#### INSTRUCTION:
Set down the text lines from every row below word for word, leaving out the pictures.

#### RECORDS PROVIDED:
■ ■ ■
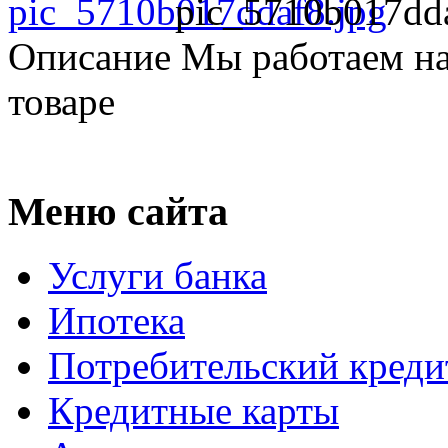
pic_5710b017dda
Описание
Мы работаем на
товаре
Меню сайта
Услуги банка
Ипотека
Потребительский креди
Кредитные карты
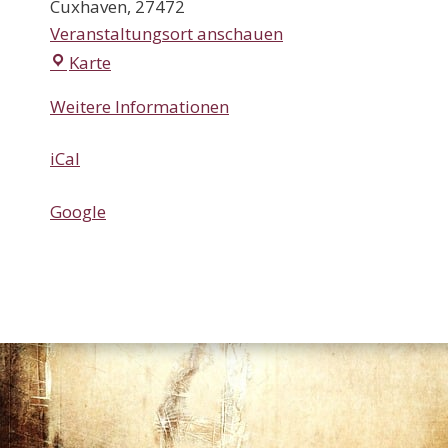
Cuxhaven
,
27472
Veranstaltungsort anschauen
Forum
Karte
Maritim
Weitere Informationen
iCal
Google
■ ■ ■
#### SOLUTION FOR THIS TASK:
pic_5710b017dda
Описание
Мы работаем на
товаре
Меню сайта
Услуги банка
Ипотека
Потребительский креди
Кредитные карты
Cuxhaven
,
27472
Veranstaltungsort anschauen
Forum
Karte
Maritim
Weitere Informationen
iCal
Google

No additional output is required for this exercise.